Take a look at some of the common myths associated with arthritis – and if you’re guilty of harbouring any, about time you expel them!
- There is no ‘one type’ of arthritis
There are, at average estimates, about a 100 different kinds of arthritis 1http://www.arthritis.org/about-arthritis/understanding-arthritis/arthritis-statistics-facts.php caused by as many different reasons. Gout, crystals, autoimmune rheumatoid, virus-caused – the reasons could be varied, and the treatment for each, understandably, is different. The mistake most make is by assuming that arthritis is, well, arthritis – and that what works for one, works for all. Truth is, your treatment for arthritis hasn’t even started until you have visited a specialist and determined the arthritis-type affecting you.
- Not just a problem of the aged
You are living in the Stone Age if you still associate arthritis with grandparents.
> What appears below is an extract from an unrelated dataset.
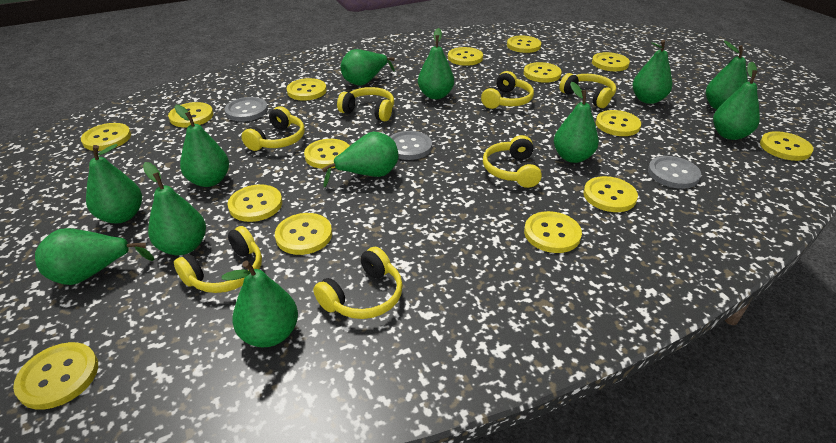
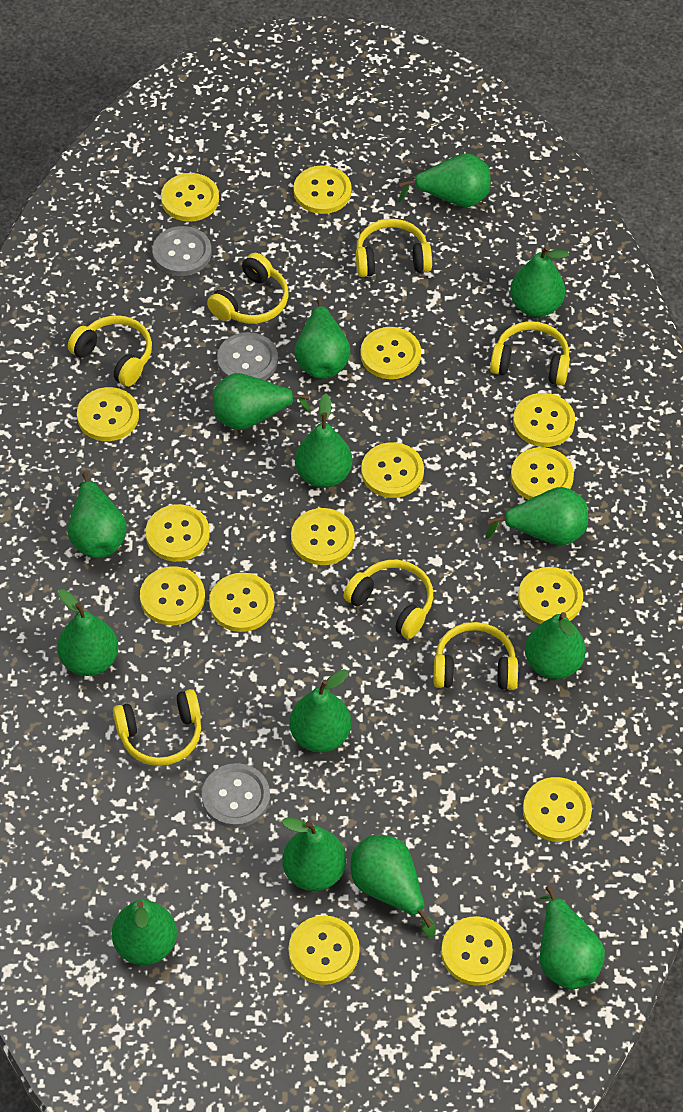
green pear: [35,228,155,285] [86,144,142,223] [143,162,206,255] [174,105,229,187] [222,261,298,347] [322,131,398,187] [340,49,395,86] [418,28,454,99] [554,82,599,163] [632,40,672,104] [706,41,748,110] [713,62,760,140] = 12 -> [58,589,118,676] [68,472,127,558] [112,899,177,965] [213,373,310,430] [281,818,346,891] [290,669,351,752] [295,298,351,379] [295,394,352,488] [351,835,436,938] [398,153,491,207] [485,487,588,546] [510,246,569,317] [525,612,586,679] [540,885,605,989] = 14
Children and young adults can also get affected, and truth is, cases of juvenile arthritis are only on the rise today. India is grappling with about 20,000 children’s cases every year, and although the exact causes are yet to be determined, a delay in diagnosis only worsens the situation.
- Joint pain? Don’t wait
There are a few types of arthritis that don’t just affect your joints but cause damage to your heart and other organs. So if you’ve been ignoring those joint pains and other symptoms, or wishing them to disappear, you’re putting yourself at great risk. On the other hand, an early treatment prevents any form of permanent joint and organ damage. So, at the first sight of symptoms, do make an appointment at the doctor’s clinic.
- End of the world – not
Inflammation, the occasional debilitating pain, incapacity to do the most routine daily chores – there’s no doubt that arthritis can and does change one’s lives profoundly. And yet – it doesn’t mean that your world’s come to an end. Any specialist will tell you that there are definite ways to fight it, and to ensure that it doesn’t take over your spirit. Start with keeping a check on your weight. A lighter weight will mean less pressure on your joints.
- “What does food have to do with it?”
There are no magic potions – let’s be clear about that, but keeping an overall healthy system is extremely important for this condition. And that starts with your diet2https://health.clevelandclinic.org/2015/11/top-10-foods-power-ease-arthritis-pain/. Lean meats, fish, food rich in omega 3 fatty acids, and lots and lots of fresh vegetables – that’s what your kitchen stock should look like. Another significant reason why diet is so important here is because being arthritic increases your chances of being affected by type 2 diabetes, heart diseases or obesity – all the more reason to watch your food intake.
- Exercise – You Can!
This is possibly the biggest myth among them all – ‘if in pain, stop the exercise.’ Truth is, inactivity3https://www.mayoclinic.org/diseases-conditions/arthritis/in-depth/arthritis/art-20047971 can cause your joints to further deteriorate. Your best bet, on the other hand, are low-impact, easy-paced and range-of-motion-based exercises. Water aerobics, walking on level ground, Tai Chi and yoga are all great options. They help resist wear and tear, strengthen the muscles around your joints and help maintain a healthy weight. A win-win all the way!
Many people suffering from arthritis report that physiotherapy helped them a great deal with mobility issues, besides pain relief and improving overall fitness levels.